### About this task
What lines of the data below hold the string "round"? Copy each one out.

### Materials provided
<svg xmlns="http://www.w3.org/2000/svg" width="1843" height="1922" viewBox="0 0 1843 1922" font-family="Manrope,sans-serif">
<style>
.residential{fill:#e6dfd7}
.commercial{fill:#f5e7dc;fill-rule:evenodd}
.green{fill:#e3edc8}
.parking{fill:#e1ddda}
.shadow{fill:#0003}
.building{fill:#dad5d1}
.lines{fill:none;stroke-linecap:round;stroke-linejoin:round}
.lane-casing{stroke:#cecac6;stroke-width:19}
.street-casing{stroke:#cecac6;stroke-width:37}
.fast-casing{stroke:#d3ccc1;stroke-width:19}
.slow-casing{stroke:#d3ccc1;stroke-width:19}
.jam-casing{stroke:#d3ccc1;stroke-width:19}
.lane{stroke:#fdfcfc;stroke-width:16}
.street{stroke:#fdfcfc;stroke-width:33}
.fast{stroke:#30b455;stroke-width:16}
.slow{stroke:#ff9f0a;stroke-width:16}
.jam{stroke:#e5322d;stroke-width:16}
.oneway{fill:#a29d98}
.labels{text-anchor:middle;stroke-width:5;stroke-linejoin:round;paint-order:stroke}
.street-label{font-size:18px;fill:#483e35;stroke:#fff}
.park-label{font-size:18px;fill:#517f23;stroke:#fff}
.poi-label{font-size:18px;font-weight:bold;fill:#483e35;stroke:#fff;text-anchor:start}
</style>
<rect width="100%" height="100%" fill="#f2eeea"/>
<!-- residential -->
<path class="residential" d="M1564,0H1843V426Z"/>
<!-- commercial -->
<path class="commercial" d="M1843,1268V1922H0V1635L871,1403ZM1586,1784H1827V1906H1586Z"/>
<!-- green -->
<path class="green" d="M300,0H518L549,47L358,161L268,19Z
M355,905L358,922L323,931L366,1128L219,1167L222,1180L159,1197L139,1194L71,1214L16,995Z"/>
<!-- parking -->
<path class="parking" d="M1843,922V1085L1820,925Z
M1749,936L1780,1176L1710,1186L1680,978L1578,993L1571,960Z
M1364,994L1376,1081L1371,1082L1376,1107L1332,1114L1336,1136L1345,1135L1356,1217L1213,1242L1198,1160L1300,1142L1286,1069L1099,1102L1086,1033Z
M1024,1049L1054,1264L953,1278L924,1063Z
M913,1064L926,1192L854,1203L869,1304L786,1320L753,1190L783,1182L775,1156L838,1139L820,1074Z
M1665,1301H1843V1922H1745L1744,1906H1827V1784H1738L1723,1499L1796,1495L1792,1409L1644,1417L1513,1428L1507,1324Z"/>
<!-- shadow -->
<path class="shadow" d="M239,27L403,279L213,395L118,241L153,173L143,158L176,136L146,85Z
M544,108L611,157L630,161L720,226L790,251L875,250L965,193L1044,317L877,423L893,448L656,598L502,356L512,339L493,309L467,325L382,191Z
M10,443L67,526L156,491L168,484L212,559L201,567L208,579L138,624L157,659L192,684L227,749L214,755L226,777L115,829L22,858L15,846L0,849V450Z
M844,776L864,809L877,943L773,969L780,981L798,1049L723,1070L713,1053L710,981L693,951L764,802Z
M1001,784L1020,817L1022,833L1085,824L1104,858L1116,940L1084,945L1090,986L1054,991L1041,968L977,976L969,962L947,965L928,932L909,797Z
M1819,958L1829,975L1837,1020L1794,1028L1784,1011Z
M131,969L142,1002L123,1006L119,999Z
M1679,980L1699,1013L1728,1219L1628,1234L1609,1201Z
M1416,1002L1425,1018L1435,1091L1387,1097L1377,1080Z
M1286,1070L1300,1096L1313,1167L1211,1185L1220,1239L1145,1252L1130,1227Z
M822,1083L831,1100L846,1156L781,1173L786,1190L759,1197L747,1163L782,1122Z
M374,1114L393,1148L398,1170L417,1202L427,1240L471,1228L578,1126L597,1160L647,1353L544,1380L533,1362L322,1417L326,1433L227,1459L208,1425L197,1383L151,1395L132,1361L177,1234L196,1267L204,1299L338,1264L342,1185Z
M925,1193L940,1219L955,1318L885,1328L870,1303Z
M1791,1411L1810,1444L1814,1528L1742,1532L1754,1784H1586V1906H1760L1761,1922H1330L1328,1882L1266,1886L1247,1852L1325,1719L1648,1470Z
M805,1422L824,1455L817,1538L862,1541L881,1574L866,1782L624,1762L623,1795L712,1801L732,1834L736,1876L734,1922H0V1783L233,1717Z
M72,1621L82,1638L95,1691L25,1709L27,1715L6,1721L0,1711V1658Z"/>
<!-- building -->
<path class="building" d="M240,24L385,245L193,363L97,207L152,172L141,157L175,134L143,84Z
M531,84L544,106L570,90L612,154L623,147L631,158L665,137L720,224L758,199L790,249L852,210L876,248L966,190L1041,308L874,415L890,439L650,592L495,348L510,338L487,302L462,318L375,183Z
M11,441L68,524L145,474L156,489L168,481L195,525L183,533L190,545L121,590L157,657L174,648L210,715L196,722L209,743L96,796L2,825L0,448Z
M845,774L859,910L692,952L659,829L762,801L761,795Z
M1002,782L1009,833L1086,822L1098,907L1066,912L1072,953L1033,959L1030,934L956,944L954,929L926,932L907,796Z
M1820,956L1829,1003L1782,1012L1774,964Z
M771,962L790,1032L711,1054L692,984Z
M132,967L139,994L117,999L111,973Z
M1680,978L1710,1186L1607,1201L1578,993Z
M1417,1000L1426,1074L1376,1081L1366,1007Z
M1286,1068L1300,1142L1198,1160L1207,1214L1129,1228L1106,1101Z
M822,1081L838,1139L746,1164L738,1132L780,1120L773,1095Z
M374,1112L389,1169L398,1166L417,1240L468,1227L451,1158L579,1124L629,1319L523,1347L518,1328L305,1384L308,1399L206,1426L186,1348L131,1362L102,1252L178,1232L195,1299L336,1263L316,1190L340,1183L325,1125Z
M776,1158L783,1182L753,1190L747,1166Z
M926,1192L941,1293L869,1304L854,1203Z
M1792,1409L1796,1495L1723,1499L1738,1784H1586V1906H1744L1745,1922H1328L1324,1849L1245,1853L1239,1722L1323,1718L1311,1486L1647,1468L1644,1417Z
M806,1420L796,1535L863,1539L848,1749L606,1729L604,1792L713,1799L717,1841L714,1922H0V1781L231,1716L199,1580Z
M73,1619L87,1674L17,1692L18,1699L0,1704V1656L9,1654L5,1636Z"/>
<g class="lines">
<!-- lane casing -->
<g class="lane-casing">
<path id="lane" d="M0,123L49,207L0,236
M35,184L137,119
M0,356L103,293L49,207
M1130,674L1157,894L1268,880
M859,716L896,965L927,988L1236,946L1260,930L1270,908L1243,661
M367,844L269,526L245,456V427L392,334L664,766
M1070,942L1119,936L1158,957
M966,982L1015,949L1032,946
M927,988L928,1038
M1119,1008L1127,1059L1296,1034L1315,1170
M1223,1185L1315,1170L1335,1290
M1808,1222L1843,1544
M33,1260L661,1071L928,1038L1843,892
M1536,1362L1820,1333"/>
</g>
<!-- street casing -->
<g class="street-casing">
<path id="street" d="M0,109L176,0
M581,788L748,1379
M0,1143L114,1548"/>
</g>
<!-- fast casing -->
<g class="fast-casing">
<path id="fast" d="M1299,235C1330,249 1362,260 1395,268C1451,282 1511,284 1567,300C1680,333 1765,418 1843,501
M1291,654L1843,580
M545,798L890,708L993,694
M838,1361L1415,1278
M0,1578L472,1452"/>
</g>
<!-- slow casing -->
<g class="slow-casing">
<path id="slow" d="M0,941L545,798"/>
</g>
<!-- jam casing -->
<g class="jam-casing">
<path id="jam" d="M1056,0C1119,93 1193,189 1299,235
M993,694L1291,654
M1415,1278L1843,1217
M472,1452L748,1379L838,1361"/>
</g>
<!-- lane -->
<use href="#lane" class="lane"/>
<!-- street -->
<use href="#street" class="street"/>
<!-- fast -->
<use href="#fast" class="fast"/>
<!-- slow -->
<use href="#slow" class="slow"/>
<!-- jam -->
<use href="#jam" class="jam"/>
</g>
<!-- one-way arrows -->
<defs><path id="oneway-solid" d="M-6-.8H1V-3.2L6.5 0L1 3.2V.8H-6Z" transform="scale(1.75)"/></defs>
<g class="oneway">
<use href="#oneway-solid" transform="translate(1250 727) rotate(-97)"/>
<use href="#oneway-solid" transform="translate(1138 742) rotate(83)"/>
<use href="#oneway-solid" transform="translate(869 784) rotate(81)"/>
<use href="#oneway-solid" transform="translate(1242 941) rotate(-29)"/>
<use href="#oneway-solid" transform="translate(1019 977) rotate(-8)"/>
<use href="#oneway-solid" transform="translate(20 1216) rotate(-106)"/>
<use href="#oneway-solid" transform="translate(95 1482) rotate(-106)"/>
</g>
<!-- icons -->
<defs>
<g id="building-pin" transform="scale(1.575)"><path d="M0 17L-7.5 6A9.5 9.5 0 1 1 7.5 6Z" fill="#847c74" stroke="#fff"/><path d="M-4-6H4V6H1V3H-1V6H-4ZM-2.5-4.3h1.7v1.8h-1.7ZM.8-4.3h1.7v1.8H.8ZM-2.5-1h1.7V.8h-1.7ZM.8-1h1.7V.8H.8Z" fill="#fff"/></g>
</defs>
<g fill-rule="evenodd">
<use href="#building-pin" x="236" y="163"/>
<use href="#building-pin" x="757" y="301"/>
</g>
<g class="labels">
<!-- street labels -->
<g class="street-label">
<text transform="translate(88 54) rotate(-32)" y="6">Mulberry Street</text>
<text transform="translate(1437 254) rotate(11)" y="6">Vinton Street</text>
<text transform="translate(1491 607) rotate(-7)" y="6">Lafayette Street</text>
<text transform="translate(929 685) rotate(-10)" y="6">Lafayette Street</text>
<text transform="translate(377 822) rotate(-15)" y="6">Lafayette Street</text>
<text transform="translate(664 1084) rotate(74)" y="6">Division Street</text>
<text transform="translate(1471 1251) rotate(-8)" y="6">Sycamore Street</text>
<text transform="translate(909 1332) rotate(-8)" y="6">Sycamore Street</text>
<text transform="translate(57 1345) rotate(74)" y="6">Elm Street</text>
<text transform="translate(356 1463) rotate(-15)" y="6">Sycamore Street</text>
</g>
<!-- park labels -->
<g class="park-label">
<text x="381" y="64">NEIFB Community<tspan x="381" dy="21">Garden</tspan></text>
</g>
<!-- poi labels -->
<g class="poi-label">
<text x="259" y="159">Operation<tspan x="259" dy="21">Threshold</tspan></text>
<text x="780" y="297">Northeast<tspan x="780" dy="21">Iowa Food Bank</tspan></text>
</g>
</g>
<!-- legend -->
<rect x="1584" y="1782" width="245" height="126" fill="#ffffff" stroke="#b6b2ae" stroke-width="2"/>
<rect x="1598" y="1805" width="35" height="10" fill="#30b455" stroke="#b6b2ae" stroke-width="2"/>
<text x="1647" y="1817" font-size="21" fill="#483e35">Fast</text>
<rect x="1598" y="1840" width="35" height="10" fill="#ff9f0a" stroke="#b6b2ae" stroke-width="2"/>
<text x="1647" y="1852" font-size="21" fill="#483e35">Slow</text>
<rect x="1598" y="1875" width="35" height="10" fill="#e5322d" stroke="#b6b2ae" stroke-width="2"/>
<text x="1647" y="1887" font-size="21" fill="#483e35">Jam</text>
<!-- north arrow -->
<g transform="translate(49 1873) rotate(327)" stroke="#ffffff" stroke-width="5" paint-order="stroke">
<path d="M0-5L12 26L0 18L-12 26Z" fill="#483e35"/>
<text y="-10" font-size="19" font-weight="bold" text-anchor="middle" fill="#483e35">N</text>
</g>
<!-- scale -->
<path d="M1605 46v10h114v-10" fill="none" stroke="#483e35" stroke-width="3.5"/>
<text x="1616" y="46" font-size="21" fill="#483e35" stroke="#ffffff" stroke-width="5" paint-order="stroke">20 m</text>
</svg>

### Your solution
.lines{fill:none;stroke-linecap:round;stroke-linejoin:round}
.labels{text-anchor:middle;stroke-width:5;stroke-linejoin:round;paint-order:stroke}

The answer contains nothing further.